Yes, of course there's “one rule for them and another for us".  This is no revelation.  But apparently Angela Rayner and her Labour “colleagues” have only just discovered that we live in a class society...

    So, the “Bring Your Own Booze” party at Downing Street on 20 May 2020, may get self-righteous opposition MPs - especially - but also Johnson’s rivals in the ever-fractious Tory Party, to get on their high horses.  But frankly speaking, this is just “par for the course”!  Why would any “normal” person be surprised?  Not at this party, nor the Christmas cheese and wine, nor any other dodgy thing that went on in their corridors of power, for that matter!

    In fact, one could perhaps be surprised that Johnson was stupid enough to be found out.  Or maybe not.  After all, the crew in Westminster on all sides, would not be there if they were not deluded, not to mention blinded by their own self-promotion in the first place.

    And here it is worth adding that while Starmer and Co seem to think they can now go in for the kill against Johnson, they have never had any significant disagreements with him when it comes to policy - especially on Covid!

    The hypocritical tears being shed by most of these characters over the rest of us, who may have been unable to attend funerals, see sick and dying relatives or friends, are just that: hypocritical.  In fact just as the “clapping for the NHS and carers” was hypocritical clap-trap.

Workers and profits exempt

From day one of the Covid “rules” - agreed by both Tory and Labour - exemptions were made which quite consciously placed workers in harm’s way.

    These exemptions went way beyond the essential NHS and care staff.  Exceptions applied to an ever-expanding category of so-called “key” workers, including supermarket workers, transport and postal workers, food factory workers, supply and warehouse workers...  It’s a long list.

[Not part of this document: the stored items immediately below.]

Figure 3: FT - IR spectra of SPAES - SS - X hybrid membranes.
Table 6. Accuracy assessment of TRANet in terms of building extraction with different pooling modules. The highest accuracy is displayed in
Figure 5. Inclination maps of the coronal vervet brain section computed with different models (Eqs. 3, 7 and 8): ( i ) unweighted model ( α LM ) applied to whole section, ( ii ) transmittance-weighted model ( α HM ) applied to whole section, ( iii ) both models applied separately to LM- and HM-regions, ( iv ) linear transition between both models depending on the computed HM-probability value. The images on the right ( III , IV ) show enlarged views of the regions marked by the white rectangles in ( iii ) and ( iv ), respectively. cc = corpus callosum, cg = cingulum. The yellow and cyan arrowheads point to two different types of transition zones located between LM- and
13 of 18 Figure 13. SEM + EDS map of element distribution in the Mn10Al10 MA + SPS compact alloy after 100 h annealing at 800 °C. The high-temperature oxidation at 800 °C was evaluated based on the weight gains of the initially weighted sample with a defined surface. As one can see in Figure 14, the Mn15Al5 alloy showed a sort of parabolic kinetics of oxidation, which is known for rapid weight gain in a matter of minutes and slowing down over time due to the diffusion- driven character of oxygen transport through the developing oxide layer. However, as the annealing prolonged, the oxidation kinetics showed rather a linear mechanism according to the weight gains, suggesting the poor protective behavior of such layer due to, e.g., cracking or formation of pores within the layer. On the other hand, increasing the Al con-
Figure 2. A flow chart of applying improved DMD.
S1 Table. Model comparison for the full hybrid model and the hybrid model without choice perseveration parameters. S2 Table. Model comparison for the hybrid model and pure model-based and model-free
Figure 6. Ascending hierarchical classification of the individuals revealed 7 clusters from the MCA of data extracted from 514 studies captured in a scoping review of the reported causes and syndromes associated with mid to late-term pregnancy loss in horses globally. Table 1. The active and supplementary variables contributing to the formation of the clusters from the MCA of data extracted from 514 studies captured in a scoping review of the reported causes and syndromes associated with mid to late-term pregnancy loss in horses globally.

    Workers were told to go and socially mix and mass gather at work every day of the week regardless of the dying and dead from Covid.  By the end of May, in fact, even construction workers and car workers were told to go back to work.  Hardly essential for humanity, but certainly essential for the bosses’ profits.

    What’s more, the precautions meant to be implemented at workplaces were seldom adequate and were neither monitored nor enforced.  As a result, there were strikes (like at the DVLA) over the risks that workers were being asked to take on a daily basis.

    And who can forget the 29 London bus drivers who died of Covid, one after the other, in the space of the few weeks between March and May 2020?  Yes, sent to work so that NHS workers could catch the bus to work, at a time when masks (despite the already-known protective effect) weren’t mandatory and of course vaccines were still a hopeful dream.

Utterly “sick” rules

Today the hypocrisy of the bosses and politicians has reached a new level.  Wessex Water and IKEA’s unvaccinated workers are having their wages cut if they have to self-isolate: instead of full basic pay they’ll get Statutory Sick Pay of £96.35/w.  This, after the government has just exempted the vaccinated from self-isolating if they’ve been in contact with Covid.  And never mind that the vaccinated can still catch and pass the virus on!  This just adds further illogic to their unsafe “rules”!

    Morrisons supermarket already began penalising unvaccinated workers last September.  Though it didn’t pretend this was to persuade them to get jabbed.  It was trying to “claw back biblical pandemic costs” on the backs of its “key” workers who’d been coming to work all through the pandemic.  Never mind that it was still “on track to make profits of more than £431m for the full year”.

    And by the way, Sunak is currently paying part of the bosses’ SSP bills!  What a good trick by IKEA, Wessex Water, et al!  They plan not only to save on paying normal sick pay, but to get SSP refunded!

    If anything condemns this system’s rule-makers it’s their consistent refusal, precisely, to ensure that bosses pay full sick pay.  And on top of it, they even prevent part-time workers from qualifying for the £96.35 SSP pittance.  In fact their rules amount to an outright “incentive” to risk attending work while sick.  The new penalties for the unvaccinated increase this risk 100-fold!

    So yes, one rule for them, another for us...  All the more reason not to obey -  and certainly not to obey without question.  The working class must always ask: do the rules serve its interests?  Ultimately all the capitalists' rules will have to be abolished.  When the working class builds a new society without classes, it will make its own rules, which will operate in the interests of all.